=== Required action ===
Your answer should be the lines from the start of the records through the line with "left knee: (363, 433)", copied word for word.

=== Listed records ===
● ● ● ● ●

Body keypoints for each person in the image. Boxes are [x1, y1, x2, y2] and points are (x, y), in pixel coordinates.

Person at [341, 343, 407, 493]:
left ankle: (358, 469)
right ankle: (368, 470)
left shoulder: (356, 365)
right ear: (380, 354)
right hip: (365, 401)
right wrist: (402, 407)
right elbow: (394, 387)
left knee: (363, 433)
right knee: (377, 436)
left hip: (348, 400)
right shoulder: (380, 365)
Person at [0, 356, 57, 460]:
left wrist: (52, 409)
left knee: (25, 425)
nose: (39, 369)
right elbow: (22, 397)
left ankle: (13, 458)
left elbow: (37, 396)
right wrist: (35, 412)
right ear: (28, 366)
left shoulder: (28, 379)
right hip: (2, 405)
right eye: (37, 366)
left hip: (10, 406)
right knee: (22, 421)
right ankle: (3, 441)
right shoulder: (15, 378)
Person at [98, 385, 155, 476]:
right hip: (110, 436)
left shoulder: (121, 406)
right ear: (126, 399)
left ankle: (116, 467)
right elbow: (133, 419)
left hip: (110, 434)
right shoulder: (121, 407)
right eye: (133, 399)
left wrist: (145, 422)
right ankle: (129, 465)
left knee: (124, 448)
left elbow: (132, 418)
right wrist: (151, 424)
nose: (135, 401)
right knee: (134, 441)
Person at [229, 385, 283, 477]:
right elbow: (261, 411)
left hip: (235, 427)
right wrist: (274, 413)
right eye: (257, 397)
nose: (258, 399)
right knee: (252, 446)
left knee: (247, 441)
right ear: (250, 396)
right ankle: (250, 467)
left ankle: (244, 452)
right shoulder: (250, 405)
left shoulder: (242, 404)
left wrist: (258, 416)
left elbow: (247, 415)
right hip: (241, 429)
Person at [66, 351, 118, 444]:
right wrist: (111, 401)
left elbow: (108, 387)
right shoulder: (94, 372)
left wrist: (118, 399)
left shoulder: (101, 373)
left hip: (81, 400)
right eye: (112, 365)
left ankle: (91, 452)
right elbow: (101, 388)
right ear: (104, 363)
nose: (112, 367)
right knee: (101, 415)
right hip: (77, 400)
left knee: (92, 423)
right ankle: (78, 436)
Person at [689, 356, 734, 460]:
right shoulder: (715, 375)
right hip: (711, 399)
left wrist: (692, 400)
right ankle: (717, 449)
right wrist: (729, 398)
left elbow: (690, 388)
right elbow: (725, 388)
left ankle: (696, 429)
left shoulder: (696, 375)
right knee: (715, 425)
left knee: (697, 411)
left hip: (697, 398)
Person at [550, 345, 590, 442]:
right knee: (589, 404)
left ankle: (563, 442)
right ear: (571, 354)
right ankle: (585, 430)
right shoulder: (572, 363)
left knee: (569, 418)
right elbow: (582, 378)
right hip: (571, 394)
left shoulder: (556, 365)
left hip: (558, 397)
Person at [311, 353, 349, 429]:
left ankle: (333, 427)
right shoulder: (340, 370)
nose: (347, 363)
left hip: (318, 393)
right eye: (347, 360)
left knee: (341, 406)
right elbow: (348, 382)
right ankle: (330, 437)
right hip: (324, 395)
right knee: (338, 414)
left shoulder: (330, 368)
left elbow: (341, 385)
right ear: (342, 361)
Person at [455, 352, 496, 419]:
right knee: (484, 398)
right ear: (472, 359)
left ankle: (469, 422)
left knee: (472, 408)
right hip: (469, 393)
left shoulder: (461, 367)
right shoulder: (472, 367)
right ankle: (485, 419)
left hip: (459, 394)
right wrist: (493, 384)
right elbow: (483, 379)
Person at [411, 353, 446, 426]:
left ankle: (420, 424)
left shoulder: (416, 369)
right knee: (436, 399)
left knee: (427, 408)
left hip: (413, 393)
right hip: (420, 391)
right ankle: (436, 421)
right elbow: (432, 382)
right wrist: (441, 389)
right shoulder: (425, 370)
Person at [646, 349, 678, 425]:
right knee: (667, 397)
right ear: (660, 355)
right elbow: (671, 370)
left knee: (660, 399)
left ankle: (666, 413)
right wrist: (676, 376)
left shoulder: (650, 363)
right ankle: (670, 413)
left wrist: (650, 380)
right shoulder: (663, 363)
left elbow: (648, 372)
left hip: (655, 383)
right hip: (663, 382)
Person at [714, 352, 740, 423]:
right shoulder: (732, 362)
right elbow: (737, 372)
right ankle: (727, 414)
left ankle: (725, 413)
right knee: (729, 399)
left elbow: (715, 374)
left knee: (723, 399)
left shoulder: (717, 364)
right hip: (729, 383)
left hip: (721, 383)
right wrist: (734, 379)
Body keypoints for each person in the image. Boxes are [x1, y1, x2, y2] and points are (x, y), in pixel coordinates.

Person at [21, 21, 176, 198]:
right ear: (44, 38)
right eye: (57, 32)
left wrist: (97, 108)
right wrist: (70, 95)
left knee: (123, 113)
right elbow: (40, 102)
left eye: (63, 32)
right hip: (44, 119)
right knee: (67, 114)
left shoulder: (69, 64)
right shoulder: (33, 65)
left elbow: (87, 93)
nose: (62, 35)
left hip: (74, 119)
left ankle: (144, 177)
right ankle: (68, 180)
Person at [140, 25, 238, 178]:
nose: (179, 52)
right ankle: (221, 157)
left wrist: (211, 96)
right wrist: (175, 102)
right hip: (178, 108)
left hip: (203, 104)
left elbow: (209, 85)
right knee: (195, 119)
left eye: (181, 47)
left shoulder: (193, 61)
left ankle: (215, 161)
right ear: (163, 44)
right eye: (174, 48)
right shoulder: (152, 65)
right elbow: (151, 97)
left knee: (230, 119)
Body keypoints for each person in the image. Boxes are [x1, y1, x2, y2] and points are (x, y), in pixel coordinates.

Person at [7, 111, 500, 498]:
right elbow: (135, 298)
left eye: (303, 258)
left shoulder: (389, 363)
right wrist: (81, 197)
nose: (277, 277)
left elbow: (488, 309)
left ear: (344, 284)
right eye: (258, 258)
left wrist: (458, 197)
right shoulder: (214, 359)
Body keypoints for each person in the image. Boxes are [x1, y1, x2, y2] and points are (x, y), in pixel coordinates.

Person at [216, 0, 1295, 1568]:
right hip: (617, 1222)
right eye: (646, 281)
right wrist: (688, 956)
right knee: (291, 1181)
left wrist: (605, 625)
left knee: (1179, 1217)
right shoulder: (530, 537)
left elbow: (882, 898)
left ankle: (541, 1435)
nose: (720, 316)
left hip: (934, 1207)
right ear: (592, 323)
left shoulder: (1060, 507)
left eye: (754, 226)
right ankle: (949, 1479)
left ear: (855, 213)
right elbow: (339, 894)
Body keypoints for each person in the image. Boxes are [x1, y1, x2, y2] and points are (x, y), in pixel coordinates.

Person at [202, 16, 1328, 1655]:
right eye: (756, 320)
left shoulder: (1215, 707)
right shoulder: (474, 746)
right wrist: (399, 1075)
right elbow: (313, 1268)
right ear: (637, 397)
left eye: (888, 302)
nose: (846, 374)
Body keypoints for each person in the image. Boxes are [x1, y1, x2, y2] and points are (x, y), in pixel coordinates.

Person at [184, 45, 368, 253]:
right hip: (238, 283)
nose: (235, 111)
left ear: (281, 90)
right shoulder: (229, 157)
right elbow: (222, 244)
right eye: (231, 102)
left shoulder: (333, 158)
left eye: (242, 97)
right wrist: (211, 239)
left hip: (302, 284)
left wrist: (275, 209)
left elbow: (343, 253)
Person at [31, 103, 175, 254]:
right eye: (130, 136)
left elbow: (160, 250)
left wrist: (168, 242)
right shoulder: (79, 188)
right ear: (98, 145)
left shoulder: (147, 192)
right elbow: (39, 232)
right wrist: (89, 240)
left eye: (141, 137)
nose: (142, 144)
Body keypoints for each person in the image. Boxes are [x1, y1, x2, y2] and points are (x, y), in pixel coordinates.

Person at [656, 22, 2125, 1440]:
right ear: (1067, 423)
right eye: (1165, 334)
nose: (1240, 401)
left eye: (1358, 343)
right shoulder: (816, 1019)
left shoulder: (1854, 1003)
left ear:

● ● ● ● ●

=== Result for this exercise ===
Body keypoints for each person in the image. Boxes are [x1, y1, x2, y2] and points are (x, y), in pixel coordinates.

Person at [341, 343, 407, 493]:
left ankle: (358, 469)
right ankle: (368, 470)
left shoulder: (356, 365)
right ear: (380, 354)
right hip: (365, 401)
right wrist: (402, 407)
right elbow: (394, 387)
left knee: (363, 433)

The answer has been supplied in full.